WASHINGTON — President Barack Obama has resorted to “extremism” with stifling, anti-growth policies and has tried dividing Americans, not uniting them, Indiana Gov. Mitch Daniels said Tuesday in the formal Republican response to the president’s State of the Union address.
Eight months after deciding not pursue a bid for his party’s presidential nomination, Daniels used his nationally televised speech to lash out at Obama and cast the GOP as compassionate and eager to unchain the country’s economic potential.
He took particular aim at Obama’s efforts in recent months to raise taxes on the rich and castigate them for not contributing their fair share to the nation’s burdens. He and other Republicans were hoping to both blunt and shift the focus away from Obama’s theme of fairness, which includes protecting the middle class and making sure the rich pay an equitable share of taxes.
“No feature of the Obama presidency has been sadder than its constant effort to divide us, to curry favor with some Americans by castigating others,” Daniels said, according to excerpts of his remarks released before he and Obama spoke. “As in previous moments of national danger, we Americans are all in the same boat.”
Daniels is a rarity in the GOP these days — a uniting and widely respected figure, contrasting with the divisiveness emanating from the contest for the presidential nomination being waged among former Massachusetts Gov. Mitt Romney, former House Speaker Newt Gingrich and others.
Daniels, President George W. Bush’s first budget chief and a two-term Indiana governor, portrays himself as an ardent foe of budget deficits, though critics note he served during the abrupt shift from fleeting federal surpluses to massive deficits early in Bush’s term.
Obama’s address, and Daniels’ speech, come at the dawn of a presidential and congressional election year in which the defining issues are the faltering economy and weak job market and the parties’ clashing prescriptions for restoring both. Obama and congressional Democrats have focused on the more populist pathway of financing federal initiatives by taxing millionaires, while Republicans preach the virtues of less regulation and smaller government.
Obama was ready to describe his vision of attaining “an economy built to last.” Led by Daniels, Republicans were firing back that it was their party that understood the best way to trigger economic growth was to get the government out of the way.
“The extremism that stifles the development of homegrown energy, or cancels a perfectly sane pipeline that would employ tens of thousands, or jacks up consumer utility bills for no improvement in either human health or world temperature, is a pro-poverty policy,” Daniels said.
Obama has halted, for now, work on the proposed Keystone XL oil pipeline from western Canada to Texas’ Gulf Coast. Republicans say the project would create thousands of jobs, a claim opponents say is overstated. The administration has also pursued policies aimed at reducing pollution and global warming.
Daniels said Republicans prefer “a passionate pro-growth approach that breaks all ties and calls all close ones in favor of private sector jobs that restore opportunity for all and generate the public revenues to pay our bills.”
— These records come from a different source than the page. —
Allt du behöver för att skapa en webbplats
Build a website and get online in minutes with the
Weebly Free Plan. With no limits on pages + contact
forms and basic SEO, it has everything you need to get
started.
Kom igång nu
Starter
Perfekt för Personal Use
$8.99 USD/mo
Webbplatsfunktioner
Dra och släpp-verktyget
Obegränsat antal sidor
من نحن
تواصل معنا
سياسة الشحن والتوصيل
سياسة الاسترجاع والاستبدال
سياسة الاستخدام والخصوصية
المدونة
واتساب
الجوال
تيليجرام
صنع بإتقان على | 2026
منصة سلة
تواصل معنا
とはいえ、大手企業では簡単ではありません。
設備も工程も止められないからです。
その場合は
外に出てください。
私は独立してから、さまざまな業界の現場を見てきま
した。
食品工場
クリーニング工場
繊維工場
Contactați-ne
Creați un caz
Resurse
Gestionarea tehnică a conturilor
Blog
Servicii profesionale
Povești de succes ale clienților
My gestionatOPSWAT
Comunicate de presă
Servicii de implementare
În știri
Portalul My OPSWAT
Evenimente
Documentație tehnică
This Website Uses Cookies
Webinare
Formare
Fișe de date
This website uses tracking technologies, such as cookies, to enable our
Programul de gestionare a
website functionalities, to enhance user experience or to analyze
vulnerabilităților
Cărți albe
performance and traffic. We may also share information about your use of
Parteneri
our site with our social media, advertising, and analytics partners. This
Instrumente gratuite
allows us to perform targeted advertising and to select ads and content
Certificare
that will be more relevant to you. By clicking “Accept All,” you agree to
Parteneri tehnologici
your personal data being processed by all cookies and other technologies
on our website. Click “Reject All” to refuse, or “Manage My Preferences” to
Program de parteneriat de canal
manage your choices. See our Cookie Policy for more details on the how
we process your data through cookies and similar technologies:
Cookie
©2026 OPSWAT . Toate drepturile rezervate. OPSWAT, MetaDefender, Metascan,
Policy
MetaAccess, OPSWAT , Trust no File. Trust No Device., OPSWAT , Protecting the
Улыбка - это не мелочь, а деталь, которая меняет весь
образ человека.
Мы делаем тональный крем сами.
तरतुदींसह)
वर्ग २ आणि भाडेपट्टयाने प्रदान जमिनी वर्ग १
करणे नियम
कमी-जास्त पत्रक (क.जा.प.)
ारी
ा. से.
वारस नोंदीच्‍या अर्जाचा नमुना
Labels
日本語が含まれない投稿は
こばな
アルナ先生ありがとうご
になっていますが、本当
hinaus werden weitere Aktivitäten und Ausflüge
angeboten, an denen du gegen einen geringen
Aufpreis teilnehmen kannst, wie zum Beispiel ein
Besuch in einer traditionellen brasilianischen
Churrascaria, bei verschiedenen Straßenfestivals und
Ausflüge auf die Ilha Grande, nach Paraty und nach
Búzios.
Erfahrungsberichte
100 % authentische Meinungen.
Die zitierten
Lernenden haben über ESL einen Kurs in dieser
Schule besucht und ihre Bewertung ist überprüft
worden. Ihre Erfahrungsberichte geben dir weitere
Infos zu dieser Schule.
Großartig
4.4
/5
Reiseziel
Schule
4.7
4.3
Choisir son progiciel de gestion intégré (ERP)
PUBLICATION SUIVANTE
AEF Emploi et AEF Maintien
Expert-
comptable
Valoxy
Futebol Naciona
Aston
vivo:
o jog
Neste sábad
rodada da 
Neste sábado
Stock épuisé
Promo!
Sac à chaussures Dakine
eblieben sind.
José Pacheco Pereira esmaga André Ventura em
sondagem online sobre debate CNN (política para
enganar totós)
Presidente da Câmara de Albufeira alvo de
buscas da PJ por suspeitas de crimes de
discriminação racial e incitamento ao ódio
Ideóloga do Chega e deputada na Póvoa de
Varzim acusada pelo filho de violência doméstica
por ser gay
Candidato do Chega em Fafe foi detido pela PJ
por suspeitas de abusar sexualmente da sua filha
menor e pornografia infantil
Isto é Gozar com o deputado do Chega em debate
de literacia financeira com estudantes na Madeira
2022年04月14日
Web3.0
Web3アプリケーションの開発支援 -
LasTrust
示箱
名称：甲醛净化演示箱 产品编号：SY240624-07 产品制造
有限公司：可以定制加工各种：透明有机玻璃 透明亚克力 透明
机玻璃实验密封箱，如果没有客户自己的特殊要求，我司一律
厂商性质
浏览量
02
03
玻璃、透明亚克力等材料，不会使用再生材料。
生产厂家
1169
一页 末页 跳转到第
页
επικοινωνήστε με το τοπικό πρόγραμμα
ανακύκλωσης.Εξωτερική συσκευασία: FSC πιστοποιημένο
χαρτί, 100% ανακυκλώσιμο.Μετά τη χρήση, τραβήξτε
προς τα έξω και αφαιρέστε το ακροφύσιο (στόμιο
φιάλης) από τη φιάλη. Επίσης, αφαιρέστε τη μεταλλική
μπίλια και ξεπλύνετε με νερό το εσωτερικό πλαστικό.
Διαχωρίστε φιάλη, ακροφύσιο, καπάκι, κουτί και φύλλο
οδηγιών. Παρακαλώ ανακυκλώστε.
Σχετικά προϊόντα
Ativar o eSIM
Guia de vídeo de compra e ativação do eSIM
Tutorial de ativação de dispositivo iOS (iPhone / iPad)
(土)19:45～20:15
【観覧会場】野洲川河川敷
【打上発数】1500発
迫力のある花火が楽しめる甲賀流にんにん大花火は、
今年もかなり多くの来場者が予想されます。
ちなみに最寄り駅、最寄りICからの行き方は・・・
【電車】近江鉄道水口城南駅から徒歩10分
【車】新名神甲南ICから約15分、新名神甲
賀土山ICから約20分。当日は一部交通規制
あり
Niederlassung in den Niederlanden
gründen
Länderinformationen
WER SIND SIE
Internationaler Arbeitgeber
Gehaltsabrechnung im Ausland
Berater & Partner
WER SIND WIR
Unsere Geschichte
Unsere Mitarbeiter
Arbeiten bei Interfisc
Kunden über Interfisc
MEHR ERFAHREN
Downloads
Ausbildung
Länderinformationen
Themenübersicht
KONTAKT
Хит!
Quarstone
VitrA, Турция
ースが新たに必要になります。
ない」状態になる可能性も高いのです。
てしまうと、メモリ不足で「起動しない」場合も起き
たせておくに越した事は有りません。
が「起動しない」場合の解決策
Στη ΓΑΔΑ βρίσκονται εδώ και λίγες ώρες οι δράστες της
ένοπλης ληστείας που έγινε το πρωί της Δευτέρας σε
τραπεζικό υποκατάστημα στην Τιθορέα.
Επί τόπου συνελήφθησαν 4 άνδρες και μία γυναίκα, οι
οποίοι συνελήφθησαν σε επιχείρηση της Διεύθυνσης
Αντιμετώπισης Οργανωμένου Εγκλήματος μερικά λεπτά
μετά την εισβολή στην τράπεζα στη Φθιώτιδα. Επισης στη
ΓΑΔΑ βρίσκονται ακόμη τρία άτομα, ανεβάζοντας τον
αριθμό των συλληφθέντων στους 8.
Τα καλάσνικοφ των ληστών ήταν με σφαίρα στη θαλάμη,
In a riff on Obama’s own theme, Daniels said, “As Republicans our first concern is for those waiting tonight to begin or resume climb up life’s ladder. We do not accept that ours will ever be a nation of haves and have nots. We must always be a nation of haves and soon-to-haves.”
Even before Obama spoke, Republicans in the Capitol and on the campaign trail accused him of three years of higher spending, bigger government and tax increases that have left the economy stuck in a ditch.
“This election is going to be a referendum on the president’s economic policies,” which have worsened the economy, said House Speaker John Boehner, R-Ohio. “The politics of envy, the politics of dividing our country is not what America is all about.”
To underscore Obama’s decision on Keystone, Boehner invited three officials from companies he said would be hurt by the pipeline’s rejection to watch the speech in the House chamber, along with a pro-pipeline legislator from Nebraska, through which the project would pass.
“If the president wants someone to blame for this economy, he should start with himself,” said Senate Minority Leader Mitch McConnell, R-Ky. “The fact is, any CEO in America with a record like this after three years on the job would be graciously shown the door.”
Obama was delivering his address during a rowdy battle for the GOP presidential nomination that has ended up providing ammunition for Obama’s theme of fairness.
That fight has called attention to the wealth of one of the top contenders, Romney, and the low — but legal — effective federal income tax rate of around 15 percent that the multimillionaire has paid in the past two years. Romney, in Florida campaigning for that state’s Jan. 31 primary, released his tax documents for the two-year period on Tuesday.
“The president’s agenda sounds less like ‘built to last’ and more like doomed to fail,” Romney said in Tampa, Fla. “What he’s proposing is more of the same: more taxes, more spending, and more regulation.”
Romney’s chief rival so far, Gingrich, said in a written statement that the top question about Obama’s speech was whether he “will show a willingness to put aside the extremist ideology of the far left and call for a new set of policies that could lead to dramatic private sector job creation and economic growth.”
The Republican National Committee was airing a television commercial in three states and Washington, D.C., that shows Obama discussing the faltering economy in 2009, saying, “If I don’t have this done in three years, then this is going to be a one-term proposition,” a reference to his presidency.